Angier suggests that Leslie’s death, and his active involvement in Rhys’s writing life, prevented the publication of a volume
of short stories which she had ready in 1945, and that she only published two new stories between 1945 and 1966.
36 In 1947, she married Max Hamer, a cousin of Leslie, who was devoted to her but not a literary man. Their life together was
tumultuous, as well as happy. Max was impulsive, looking for ways to make money, which got him into trouble with the law,
wrecking his career and ultimately his health.
37 As her alcoholism worsened, Rhys went through some years of fighting with neighbors and tenants living in the house she and
Max had in Beckenham, a suburb of south London.
38 Though her family had moved to Britain, she had difficult relationships with many of her relatives. She quarreled or lost
touch with several friends, and Maryvonne married a Dutch man and was living in Holland. Whilst Max was in prison, therefore,
Rhys spent a good deal of time alone, out of which came a remarkable document, “From a Diary: At the Ropemaker’s Arms.” She
prefaced it with a note, “While for a time I was separated from Max, I lived in rooms above a pub in Maidstone, and there
wrote a diary in a little brown copybook. The year was 1947 …” (
SP:129). Angier corrects the date to 1952 (Rhys did not even marry Max until October 1947, and he went to prison in 1950 and
served exactly two years of his three-year sentence).
39 “From a Diary” contains “The
Trial of Jean Rhys,” in which Rhys is cross-questioned by prosecution and defence lawyers as to her life. She says, “I must
write. If I stop writing my life will have been an abject failure to myself. I will not have earned death” (
SP:133); and, “all of a writer that matters is in the book or books” (
SP:136). Rhys had a great deal of courage in facing her demons when she could work.

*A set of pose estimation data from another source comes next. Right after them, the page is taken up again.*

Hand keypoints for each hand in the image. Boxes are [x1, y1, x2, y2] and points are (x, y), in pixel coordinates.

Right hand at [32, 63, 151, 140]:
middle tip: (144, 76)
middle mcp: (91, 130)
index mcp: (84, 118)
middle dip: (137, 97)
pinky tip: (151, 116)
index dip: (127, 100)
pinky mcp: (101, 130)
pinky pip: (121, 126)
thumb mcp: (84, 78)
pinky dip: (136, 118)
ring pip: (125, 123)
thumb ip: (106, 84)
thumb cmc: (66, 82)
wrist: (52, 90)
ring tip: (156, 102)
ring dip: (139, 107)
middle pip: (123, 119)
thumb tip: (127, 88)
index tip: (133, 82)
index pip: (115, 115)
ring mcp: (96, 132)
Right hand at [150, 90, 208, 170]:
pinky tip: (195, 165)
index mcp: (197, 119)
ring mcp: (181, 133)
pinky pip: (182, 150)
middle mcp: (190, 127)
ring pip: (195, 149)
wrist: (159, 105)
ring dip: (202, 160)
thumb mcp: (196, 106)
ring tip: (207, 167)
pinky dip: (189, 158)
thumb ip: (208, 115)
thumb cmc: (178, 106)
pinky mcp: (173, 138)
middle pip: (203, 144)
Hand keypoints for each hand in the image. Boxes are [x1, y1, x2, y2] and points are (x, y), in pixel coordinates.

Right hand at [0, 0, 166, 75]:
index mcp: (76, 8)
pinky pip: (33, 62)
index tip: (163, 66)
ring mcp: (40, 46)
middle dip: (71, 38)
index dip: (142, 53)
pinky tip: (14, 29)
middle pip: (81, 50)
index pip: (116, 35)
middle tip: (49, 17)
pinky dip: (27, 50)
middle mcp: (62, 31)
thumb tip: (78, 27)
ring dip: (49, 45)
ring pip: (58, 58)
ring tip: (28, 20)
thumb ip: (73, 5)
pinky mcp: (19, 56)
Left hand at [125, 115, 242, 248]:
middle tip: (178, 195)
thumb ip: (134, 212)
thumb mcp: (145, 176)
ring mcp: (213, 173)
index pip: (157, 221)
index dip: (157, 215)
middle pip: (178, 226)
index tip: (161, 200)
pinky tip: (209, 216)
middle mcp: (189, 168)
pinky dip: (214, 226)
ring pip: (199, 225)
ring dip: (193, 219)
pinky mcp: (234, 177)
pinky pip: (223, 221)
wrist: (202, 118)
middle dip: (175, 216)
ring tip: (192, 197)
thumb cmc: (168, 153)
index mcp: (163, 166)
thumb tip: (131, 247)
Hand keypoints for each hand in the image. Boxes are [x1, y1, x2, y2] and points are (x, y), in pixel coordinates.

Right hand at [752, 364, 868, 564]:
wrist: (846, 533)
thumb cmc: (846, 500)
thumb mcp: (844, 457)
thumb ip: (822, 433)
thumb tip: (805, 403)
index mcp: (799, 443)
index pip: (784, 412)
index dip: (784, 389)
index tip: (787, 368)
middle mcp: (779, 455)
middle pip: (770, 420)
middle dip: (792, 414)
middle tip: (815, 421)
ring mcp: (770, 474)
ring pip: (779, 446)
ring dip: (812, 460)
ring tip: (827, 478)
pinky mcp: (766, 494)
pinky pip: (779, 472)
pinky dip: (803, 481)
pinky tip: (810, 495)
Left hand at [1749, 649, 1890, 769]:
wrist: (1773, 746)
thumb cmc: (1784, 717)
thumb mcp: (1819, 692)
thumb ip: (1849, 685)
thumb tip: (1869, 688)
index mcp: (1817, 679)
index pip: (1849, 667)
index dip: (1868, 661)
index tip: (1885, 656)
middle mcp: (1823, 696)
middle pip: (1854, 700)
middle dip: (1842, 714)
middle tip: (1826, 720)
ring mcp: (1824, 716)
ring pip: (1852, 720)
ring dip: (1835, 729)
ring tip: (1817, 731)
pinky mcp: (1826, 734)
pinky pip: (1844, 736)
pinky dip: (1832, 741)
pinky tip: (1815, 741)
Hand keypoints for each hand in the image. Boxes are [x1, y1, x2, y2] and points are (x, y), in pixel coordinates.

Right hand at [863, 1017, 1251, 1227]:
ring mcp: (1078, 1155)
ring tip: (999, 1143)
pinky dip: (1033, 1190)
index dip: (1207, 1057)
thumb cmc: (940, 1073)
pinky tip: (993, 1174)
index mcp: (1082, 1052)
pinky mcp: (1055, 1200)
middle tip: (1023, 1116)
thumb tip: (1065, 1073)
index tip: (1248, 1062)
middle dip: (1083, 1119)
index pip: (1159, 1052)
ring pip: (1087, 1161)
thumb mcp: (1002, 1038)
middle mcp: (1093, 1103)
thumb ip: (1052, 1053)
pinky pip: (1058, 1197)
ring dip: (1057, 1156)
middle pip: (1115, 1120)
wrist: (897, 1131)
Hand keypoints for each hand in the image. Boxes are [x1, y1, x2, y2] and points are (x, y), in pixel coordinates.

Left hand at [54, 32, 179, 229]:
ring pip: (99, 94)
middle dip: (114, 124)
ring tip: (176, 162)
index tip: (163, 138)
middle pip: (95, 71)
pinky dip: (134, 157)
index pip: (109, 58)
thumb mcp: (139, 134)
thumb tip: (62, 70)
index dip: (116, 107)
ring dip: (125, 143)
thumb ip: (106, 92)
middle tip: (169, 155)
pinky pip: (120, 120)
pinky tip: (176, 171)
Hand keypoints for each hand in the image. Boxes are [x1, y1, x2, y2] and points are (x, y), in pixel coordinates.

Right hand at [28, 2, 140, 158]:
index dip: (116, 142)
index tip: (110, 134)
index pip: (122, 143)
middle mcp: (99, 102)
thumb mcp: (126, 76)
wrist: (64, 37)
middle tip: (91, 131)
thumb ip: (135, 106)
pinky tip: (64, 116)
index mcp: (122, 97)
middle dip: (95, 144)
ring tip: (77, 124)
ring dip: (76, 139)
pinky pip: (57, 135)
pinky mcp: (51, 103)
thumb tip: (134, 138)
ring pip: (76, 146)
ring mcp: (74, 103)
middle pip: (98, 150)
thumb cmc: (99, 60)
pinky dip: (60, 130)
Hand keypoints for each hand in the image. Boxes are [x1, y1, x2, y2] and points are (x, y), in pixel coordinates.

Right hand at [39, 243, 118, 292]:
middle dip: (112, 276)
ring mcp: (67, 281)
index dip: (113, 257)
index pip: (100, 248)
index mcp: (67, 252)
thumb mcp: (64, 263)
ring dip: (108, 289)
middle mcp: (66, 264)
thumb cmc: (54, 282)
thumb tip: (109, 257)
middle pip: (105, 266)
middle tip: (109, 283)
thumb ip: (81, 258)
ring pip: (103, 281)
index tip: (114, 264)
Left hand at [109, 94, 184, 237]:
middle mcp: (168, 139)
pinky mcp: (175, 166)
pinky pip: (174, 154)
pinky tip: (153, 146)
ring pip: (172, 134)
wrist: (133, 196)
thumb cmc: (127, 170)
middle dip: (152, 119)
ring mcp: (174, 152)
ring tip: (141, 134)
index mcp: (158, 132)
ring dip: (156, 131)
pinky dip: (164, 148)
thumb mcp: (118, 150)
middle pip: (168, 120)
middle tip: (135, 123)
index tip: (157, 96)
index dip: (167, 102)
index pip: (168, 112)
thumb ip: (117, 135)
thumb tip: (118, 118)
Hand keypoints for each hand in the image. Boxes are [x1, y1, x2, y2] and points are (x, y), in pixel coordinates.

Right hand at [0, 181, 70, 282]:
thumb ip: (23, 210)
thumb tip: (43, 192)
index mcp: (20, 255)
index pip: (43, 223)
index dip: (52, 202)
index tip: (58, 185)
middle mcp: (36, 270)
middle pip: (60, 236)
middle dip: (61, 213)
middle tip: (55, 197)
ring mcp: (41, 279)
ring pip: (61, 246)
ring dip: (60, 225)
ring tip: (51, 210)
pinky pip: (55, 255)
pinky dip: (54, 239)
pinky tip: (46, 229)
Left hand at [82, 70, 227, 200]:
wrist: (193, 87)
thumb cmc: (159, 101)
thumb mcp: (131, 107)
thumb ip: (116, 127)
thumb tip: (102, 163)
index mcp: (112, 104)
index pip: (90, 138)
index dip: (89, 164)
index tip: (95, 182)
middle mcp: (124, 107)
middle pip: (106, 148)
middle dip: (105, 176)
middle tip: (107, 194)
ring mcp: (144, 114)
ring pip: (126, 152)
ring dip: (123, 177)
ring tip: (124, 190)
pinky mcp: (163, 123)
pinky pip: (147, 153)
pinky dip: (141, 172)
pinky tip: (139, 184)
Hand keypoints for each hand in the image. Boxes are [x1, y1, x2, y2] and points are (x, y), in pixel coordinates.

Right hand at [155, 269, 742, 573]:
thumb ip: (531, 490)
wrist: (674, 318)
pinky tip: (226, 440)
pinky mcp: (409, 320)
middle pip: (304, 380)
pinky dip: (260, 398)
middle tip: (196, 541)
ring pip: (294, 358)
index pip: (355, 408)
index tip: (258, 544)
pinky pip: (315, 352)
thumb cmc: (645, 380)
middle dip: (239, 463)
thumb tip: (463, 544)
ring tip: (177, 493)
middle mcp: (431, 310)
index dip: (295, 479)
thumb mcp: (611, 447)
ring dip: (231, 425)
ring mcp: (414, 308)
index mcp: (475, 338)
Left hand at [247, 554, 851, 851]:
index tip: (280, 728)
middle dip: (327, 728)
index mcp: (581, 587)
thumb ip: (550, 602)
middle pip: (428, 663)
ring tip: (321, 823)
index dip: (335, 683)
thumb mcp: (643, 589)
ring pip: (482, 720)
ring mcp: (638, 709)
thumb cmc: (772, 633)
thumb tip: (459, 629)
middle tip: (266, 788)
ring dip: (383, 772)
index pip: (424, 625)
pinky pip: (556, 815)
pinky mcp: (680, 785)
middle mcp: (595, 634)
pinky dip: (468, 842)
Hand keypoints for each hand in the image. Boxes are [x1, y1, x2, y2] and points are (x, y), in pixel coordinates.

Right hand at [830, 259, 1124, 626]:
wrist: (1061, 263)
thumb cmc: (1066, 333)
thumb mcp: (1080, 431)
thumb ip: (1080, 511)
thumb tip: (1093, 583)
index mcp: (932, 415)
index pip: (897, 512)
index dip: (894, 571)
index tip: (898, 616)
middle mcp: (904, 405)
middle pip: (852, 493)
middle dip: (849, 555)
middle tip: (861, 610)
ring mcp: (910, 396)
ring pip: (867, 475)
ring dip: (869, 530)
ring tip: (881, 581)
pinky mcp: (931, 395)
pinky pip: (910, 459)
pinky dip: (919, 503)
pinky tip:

In the late 1950s, she applied herself to completing
Wide Sargasso Sea. The BBC broadcast a dramatization of part of
Good Morning, Midnight (May, 1957), and in the process mentioned that she was working on a new novel, which brought Rhys a contract for its publication.
40 In 1949, when an actress, Selma vaz Dias, was seeking permission for the dramatization, there was a strong rumour that Rhys
had died. Despite difficult living conditions, (a former tea-room in Cornwall, highly unsuitable during the winter), she persisted
with the work, eventually moving to a small bungalow in a village near Exeter, through her brother Edward’s generosity in
1960.
41 Her struggle to finish her last novel is vividly recorded in letters, often to her Deutsch editors Francis Wyndham and Diana
Athill. Just before it appeared, Max died, after a long period of very poor health and physical dependency.
42
Wide Sargasso Sea was enormously successful. In addition, the story of Rhys’s presumed “death” and return to writerly life made for good copy.
Though she could easily have stopped writing after this triumph, Rhys worked on her old stories and wrote some new ones, which
resulted in two volumes,
Tigers Are Better-Looking (1968) and
Sleep It Off Lady (1976), as well as a slim collection of three short pieces,
My Day (1975), and finally the unfinished autobiography,
Smile Please (1979). She died in May 1979 after a fall which broke her hip and resulted in an operation.
43
Rhys was unquestionably a Caribbean writer, but she was also a cosmopolitan, and her work often protests borders and separations.
Though she did travel as a young woman, leaving the Caribbean, moving from London to Paris and Europe, most of her adult life
was spent imagining places as opposed to going to them.
Rhys lived a very writerly life, full of commitment to the work and obsessive perfectionism about form, and she proved herself
bravely capable of extraordinary work in the face of serious difficulties. She was first and foremost a writer, and she “earned
her death,” as she put it, by doing what she did best to the very end.